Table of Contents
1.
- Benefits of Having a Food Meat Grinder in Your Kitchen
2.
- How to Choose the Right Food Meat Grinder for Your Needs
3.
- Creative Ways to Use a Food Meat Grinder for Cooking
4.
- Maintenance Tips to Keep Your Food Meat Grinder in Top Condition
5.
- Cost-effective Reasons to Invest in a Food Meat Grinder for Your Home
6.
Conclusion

- - - - - - -

◆ **ASSIGNMENT**
Copy out each line carrying the string "Grinder" from the data.

◆ **RESULT**
- Benefits of Having a Food Meat Grinder in Your Kitchen
- How to Choose the Right Food Meat Grinder for Your Needs
- Creative Ways to Use a Food Meat Grinder for Cooking
- Maintenance Tips to Keep Your Food Meat Grinder in Top Condition
- Cost-effective Reasons to Invest in a Food Meat Grinder for Your Home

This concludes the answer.